=== Directions ===
What you return should be the lines of the data containing "Qbar", each in full.

=== Stored data ===
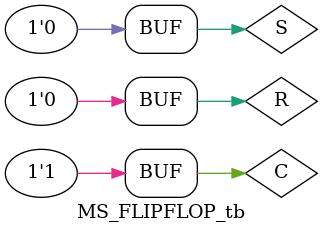
<source format=v>
`timescale 1ns / 1ps


module MS_FLIPFLOP_tb();
    reg C;
    reg R;
    reg S;
    wire Q;
    wire Qbar;
    
    MS_FLIPFLOP UUT(.C(C), .R(R), .S(S), .Q(Q), .Qbar(Qbar));
    
    initial begin 
        R=1; S=1; #50;
        R=1; S=0; #50;
        R=0; S=1; #50;
        R=0; S=0; #50;
        R=1; S=1; #50;
        R=1; S=0; #50;
        R=0; S=1; #50;
        R=0; S=0; #50;
    end
    initial begin 
        C=0;#200;
        C=1;#200;
    end
endmodule

</source>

=== Answer space ===
    wire Qbar;
    MS_FLIPFLOP UUT(.C(C), .R(R), .S(S), .Q(Q), .Qbar(Qbar));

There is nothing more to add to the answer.